**CHALLENGE 1:** In the OrientDB serialization thread, what has most of Steve's experience with data serialization formats been with?

**TEXT EXCERPT:**
########################################
Re: [orientdb] Schema driven serialization #1890

Luca Garulli Wed, 19 Feb 2014 04:12:07 -0800

Hi Steve,
your previous email shows me your skill on this, so I'm confident you could
give us a big contribution for a faster and more efficient release 2.0 ;-)


Lvc@



On 19 February 2014 12:53, Steve <[email protected]> wrote:

>  Hi Luca,
>
> I'll give it a go with the real ODB code.  The reason I didn't is because
> I'm actually quite new to ODB even as an end user but your instructions
> will set me in the right direction.  Most of my experience with data
> serialization formats has been with Bitcoin which was mostly for network
> protocol use cases rather than big-data storage.  But that was also a high
> performance scenario so I guess there are a lot of parallels.
>
>
> On 19/02/14 21:33, Luca Garulli wrote:
>
>  Hi Steve,
>  sorry for such delay.
>
>  I like your ideas, I think this is the right direction. varint8 e
> varint16 could be a good way to save space, but we should consider when
> this slows down some use cases, like partial field loading.
>
>  About the POC you created I think it would be much more useful if you
> play with real documents. It's easy and you could push it to a separate
> branch to let to us and other developers to contribute & test. WDYT?
########################################
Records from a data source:

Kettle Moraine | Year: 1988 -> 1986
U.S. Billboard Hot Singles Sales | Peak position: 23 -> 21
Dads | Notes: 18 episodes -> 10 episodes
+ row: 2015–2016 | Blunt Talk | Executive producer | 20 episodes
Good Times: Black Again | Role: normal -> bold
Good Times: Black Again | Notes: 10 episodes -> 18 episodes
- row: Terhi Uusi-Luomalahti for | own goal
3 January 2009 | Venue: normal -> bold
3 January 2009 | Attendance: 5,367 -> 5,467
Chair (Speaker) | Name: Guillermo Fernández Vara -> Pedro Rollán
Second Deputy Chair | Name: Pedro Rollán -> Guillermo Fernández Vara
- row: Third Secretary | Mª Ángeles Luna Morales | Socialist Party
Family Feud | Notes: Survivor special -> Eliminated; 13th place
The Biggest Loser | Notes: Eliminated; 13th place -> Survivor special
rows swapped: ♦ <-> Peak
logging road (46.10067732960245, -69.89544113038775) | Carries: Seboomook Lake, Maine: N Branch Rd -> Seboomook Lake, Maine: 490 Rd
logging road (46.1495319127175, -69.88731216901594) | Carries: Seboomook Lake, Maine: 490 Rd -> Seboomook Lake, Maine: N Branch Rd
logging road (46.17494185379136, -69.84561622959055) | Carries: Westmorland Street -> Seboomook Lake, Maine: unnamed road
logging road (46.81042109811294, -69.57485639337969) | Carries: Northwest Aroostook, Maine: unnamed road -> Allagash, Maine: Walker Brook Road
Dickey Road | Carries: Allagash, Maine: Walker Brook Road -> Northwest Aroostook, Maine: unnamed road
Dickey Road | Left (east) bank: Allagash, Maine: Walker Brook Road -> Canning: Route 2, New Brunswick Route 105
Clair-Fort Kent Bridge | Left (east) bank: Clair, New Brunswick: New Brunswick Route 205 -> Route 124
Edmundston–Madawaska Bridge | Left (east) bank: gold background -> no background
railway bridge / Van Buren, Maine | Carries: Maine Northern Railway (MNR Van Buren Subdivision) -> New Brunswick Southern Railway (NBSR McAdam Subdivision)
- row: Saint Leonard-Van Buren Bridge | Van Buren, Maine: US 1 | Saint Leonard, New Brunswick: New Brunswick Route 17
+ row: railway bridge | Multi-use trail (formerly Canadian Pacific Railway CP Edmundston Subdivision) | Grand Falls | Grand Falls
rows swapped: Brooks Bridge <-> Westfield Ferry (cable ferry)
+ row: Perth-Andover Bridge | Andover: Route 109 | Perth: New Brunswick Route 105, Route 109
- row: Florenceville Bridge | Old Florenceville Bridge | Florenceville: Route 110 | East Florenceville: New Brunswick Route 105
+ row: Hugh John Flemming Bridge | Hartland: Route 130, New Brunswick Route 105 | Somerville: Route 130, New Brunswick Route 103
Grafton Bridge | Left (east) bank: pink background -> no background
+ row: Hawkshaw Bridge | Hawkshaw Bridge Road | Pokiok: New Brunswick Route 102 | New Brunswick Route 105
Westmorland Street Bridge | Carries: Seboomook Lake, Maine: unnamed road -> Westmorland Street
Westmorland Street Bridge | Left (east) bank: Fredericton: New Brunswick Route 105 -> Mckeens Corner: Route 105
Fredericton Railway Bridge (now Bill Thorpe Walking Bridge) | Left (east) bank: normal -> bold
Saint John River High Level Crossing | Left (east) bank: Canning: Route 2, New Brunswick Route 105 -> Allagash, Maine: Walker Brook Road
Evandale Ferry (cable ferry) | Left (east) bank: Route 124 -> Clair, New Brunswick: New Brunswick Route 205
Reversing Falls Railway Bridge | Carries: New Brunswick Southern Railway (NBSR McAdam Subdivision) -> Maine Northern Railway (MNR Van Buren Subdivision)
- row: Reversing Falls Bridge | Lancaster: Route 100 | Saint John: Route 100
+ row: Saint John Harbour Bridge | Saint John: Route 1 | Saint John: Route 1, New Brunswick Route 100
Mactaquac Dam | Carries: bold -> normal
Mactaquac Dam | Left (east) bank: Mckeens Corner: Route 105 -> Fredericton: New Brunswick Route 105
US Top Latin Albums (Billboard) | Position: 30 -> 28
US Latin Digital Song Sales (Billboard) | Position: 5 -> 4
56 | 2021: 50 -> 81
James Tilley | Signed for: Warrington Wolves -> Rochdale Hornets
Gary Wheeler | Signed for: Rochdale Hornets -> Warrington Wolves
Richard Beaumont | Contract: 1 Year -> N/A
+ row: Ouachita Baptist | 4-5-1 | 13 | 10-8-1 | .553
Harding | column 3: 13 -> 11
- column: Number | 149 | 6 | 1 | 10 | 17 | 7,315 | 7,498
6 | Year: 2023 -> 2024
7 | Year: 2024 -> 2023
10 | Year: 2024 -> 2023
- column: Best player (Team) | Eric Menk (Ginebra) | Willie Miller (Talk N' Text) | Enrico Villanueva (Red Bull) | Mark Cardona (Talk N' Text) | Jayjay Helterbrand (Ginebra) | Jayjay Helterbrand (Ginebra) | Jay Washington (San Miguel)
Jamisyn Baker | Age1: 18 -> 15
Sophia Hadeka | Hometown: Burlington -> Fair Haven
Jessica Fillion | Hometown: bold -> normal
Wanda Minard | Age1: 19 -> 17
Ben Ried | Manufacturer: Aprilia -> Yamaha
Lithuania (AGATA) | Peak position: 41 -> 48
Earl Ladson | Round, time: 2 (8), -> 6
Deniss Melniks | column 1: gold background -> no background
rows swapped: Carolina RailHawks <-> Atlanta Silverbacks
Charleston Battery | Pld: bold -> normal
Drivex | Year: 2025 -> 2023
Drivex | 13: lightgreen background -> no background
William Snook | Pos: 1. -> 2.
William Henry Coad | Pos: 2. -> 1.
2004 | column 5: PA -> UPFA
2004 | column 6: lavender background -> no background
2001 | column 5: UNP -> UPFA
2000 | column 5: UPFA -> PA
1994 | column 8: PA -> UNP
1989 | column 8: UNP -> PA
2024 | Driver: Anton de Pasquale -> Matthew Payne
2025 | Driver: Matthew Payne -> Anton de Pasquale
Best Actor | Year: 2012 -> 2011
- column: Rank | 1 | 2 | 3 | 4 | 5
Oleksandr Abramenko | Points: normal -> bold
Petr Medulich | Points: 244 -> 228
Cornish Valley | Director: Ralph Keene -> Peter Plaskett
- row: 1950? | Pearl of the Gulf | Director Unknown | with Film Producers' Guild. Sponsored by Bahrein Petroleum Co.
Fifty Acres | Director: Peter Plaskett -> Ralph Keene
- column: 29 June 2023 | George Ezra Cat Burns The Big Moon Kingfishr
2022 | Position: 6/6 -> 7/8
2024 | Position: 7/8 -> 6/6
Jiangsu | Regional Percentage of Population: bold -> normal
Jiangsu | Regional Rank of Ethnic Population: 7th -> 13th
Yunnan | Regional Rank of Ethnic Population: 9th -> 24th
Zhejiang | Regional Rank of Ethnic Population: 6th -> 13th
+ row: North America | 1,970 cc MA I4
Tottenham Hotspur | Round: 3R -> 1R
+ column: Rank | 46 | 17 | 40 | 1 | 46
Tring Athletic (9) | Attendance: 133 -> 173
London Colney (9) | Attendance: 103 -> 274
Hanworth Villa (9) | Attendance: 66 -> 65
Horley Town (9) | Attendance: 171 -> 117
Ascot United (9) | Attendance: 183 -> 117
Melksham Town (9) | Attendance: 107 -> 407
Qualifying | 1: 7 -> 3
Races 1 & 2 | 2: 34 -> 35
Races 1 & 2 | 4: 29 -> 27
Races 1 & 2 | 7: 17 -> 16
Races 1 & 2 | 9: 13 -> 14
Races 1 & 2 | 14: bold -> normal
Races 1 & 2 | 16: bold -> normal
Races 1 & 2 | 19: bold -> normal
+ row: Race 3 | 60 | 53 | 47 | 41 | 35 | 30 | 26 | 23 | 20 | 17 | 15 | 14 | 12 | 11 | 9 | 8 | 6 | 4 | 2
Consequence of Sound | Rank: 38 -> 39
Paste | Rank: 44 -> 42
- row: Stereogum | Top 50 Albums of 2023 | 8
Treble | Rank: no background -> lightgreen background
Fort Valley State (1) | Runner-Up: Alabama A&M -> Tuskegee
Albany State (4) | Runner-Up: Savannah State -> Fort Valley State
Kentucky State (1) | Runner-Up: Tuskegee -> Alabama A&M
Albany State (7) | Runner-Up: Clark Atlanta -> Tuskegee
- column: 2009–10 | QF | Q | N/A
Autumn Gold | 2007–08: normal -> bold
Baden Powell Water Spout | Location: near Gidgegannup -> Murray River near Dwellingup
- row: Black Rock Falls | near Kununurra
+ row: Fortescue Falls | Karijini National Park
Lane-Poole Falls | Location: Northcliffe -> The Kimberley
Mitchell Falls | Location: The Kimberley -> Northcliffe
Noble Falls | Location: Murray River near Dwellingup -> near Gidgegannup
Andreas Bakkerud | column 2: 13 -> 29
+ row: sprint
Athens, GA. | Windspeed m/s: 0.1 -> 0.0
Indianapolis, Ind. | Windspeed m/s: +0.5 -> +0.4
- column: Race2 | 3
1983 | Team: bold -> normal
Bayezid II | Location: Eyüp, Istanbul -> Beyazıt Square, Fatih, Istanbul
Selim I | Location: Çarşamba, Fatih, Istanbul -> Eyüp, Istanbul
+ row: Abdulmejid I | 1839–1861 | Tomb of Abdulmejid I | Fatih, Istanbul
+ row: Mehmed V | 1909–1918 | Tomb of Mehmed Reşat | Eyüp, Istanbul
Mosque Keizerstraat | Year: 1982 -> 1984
########################################
**CHALLENGE 2:** Can you retype the records, unchanged, from their first line through the line containing "Good Times: Black Again | Notes: 10"?

**TASK RESPONSE 1:** Bitcoin, mostly for network protocol use cases rather than big-data storage.

**TASK RESPONSE 2:**
Kettle Moraine | Year: 1988 -> 1986
U.S. Billboard Hot Singles Sales | Peak position: 23 -> 21
Dads | Notes: 18 episodes -> 10 episodes
+ row: 2015–2016 | Blunt Talk | Executive producer | 20 episodes
Good Times: Black Again | Role: normal -> bold
Good Times: Black Again | Notes: 10 episodes -> 18 episodes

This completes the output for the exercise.